Why not again, no names save Ithryn Luin? One can argue that here Tolkien means no 'individual names' like Alatar and Pallando, however the statement is also in perfect accord with the 'Blue Wizards' being an abandoned idea.

A second late note:

'the 'other two' came much earlier...' Here Tolkien will give the 'other two' different Quenya names, thus not (I would assume) names in the West of Middle-earth.


It is frequently the case w/Tolkien, however, that he will forget what he has once written.  You really see a lot of that if you read tHoME closely.  He does seem to remember it later on, tho, in a hasty scribbled note to himself written c. 1972 on the subject, noted in tHoME v. XII, The Peoples of Middle-Earth, p 385: "A note made on their names and functions seems now lost, but except for their names their general history and effect on the history of the Third Age is clear."

So here he has misplace it but has not forgotten it.

Right but the arguable reference here [not that you said otherwise], and the reference Christopher Tolkien himself notes as probable, is not the 1954-ish Istari text but the text that refers to the choosing of the wizads by the Valar, in which the names of the other two wizards are indeed different: that is, Tolkien forgets the first two Quenya names -- he thus devises two new ones: Morinehtar and Romestamo/Rome(n)star.

Which names have more weight, despite the text each one hails from?

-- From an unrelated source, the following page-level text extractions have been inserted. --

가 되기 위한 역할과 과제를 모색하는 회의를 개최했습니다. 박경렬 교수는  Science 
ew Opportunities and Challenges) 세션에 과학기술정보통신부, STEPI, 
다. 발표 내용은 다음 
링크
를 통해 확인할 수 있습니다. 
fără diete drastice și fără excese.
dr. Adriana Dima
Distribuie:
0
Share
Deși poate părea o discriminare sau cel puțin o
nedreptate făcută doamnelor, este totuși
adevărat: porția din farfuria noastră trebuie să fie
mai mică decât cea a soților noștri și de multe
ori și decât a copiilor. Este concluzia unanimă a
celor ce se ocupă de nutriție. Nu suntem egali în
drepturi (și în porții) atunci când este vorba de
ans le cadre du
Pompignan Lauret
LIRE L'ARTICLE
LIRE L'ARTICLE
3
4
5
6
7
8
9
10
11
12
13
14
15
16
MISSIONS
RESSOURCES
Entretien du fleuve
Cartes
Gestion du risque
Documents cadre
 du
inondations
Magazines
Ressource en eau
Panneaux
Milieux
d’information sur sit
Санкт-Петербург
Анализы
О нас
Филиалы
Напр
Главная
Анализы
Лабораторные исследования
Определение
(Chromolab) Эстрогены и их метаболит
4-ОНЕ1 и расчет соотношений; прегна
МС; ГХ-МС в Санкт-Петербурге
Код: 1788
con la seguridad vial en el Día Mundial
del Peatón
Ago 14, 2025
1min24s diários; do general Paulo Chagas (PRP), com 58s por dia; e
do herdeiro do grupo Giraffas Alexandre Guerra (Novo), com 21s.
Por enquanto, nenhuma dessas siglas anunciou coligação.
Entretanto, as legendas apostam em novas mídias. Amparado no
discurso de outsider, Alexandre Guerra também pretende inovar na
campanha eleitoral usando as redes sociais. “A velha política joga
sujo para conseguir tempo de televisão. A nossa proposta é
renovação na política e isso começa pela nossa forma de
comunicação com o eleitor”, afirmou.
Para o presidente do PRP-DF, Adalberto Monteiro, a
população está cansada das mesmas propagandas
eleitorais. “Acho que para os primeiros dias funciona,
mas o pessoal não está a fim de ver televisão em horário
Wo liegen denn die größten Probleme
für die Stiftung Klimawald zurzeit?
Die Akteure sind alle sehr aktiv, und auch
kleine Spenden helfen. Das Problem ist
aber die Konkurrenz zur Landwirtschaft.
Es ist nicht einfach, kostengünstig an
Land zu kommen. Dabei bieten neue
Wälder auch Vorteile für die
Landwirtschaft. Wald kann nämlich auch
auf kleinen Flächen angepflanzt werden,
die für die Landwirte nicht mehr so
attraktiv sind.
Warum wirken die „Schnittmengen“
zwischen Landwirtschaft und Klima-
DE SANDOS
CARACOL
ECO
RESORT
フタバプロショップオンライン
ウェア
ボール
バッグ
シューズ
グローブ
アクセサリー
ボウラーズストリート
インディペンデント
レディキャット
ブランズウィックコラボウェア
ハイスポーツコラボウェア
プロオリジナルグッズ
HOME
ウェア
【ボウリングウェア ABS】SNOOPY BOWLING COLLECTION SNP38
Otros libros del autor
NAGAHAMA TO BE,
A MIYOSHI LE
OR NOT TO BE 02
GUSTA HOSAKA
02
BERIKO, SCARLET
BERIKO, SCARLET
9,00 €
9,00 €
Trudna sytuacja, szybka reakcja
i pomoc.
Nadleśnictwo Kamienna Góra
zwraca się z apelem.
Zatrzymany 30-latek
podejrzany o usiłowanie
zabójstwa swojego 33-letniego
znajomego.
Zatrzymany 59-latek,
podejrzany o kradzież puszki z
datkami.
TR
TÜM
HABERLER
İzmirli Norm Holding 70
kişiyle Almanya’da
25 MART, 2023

Also, it should be noted that in the newer edition of Letters any time there is a discrepancy like the one just noted there is always a footnote referring the reader back to the essay in UT noted above.  These notes almost consistently refer to the two as "The Blue" or the Ithryn Luin.  Once you start to dig around it seems to me pretty obvious that the other two really are "Blue."  

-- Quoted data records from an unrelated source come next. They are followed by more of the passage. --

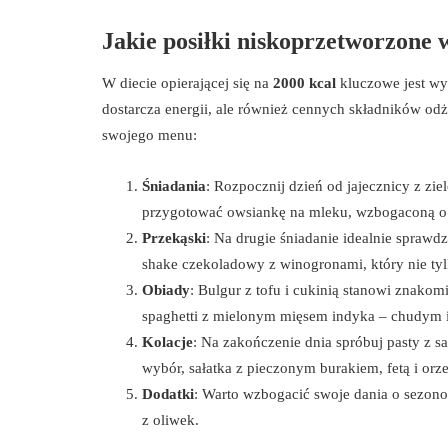
Jakie posiłki niskoprzetworzone 
W diecie opierającej się na
2000 kcal
kluczowe jest wyb
dostarcza energii, ale również cennych składników o
swojego menu:
Śniadania
: Rozpocznij dzień od jajecznicy z zie
przygotować owsiankę na mleku, wzbogaconą o ś
Przekąski
: Na drugie śniadanie idealnie sprawd
shake czekoladowy z winogronami, który nie tylk
Obiady
: Bulgur z tofu i cukinią stanowi znakom
spaghetti z mielonym mięsem indyka – chudym
Kolacje
: Na zakończenie dnia spróbuj pasty z 
wybór, sałatka z pieczonym burakiem, fetą i or
Dodatki
: Warto wzbogacić swoje dania o sezono
z oliwek.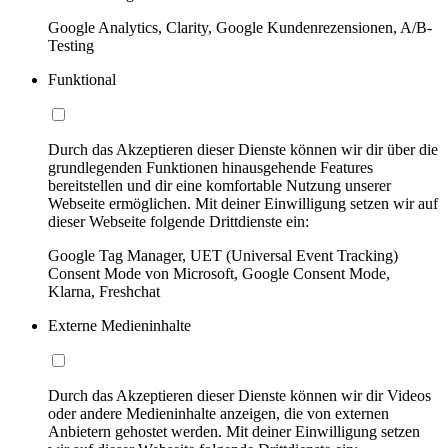
Google Analytics, Clarity, Google Kundenrezensionen, A/B-
Testing
Funktional
Durch das Akzeptieren dieser Dienste können wir dir über die
grundlegenden Funktionen hinausgehende Features
bereitstellen und dir eine komfortable Nutzung unserer
Webseite ermöglichen. Mit deiner Einwilligung setzen wir auf
dieser Webseite folgende Drittdienste ein:
Google Tag Manager, UET (Universal Event Tracking)
Consent Mode von Microsoft, Google Consent Mode,
Klarna, Freshchat
Externe Medieninhalte
Durch das Akzeptieren dieser Dienste können wir dir Videos
oder andere Medieninhalte anzeigen, die von externen
Anbietern gehostet werden. Mit deiner Einwilligung setzen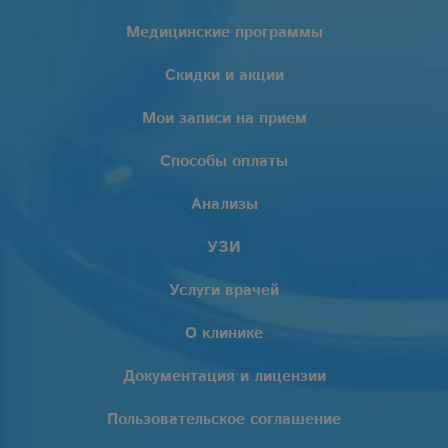
Медицинские программы
Скидки и акции
Мои записи на прием
Способы оплаты
Анализы
УЗИ
Услуги врачей
О клинике
Документация и лицензии
Пользовательское соглашение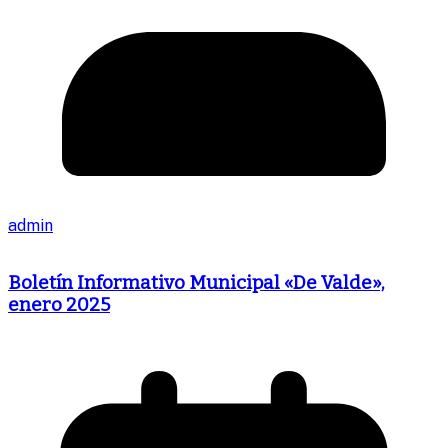
admin
Boletín Informativo Municipal «De Valde»,
enero 2025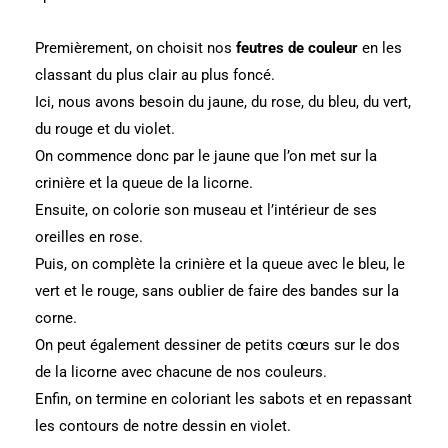
Premièrement, on choisit nos
feutres de couleur
en les
classant du plus clair au plus foncé.
Ici, nous avons besoin du jaune, du rose, du bleu, du vert,
du rouge et du violet.
On commence donc par le jaune que l’on met sur la
crinière et la queue de la licorne.
Ensuite, on colorie son museau et l’intérieur de ses
oreilles en rose.
Puis, on complète la crinière et la queue avec le bleu, le
vert et le rouge, sans oublier de faire des bandes sur la
corne.
On peut également dessiner de petits cœurs sur le dos
de la licorne avec chacune de nos couleurs.
Enfin, on termine en coloriant les sabots et en repassant
les contours de notre dessin en violet.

I can't agree with this last statement however. Once I started digging into this it seems to me that people might be simply used to accepting the 'Blue Wizards' as a given, or employing the term for convenience. The Istari is a well known text by now, and so is the letter, but the comparative external chronology between the two is not necessarily very well known, or as well known...

... and as last year's loremaster I must [by imagined contract] challenge this notion, no matter how popular. I guess that maybe external chronology is a big factor here, and repetition on the web without noting the external chronology. Although even if 'correct enough', who knows if any of the points I'm making will change any views on this matter.

It is true, however, that outside of this singular essay Tolkien never again refers to the other two as "The Blue" or as the Ithryn Luin.  So... point well taken.

Thanks.

And you have made some good points here. I may not wholly agree with all of them [if I understand them correctly], but that doesn't mean I find them unreasonable.

In the end I take The Istari as a solid enough text from which to draw from for my personal internal Middle-earth, but not in all details, and I can't accept those things I find questionable due to the fact that the text as a whole was once intended to be part of the author-published corpus...

... incidentally I'm not wholly sure we are looking at its final form necessarily, although admittedly that's hard to say in any case. The Istari contains a marginal paragraph for example, but I admit it yet seems more 'finished' than certain other posthumously published texts, at least.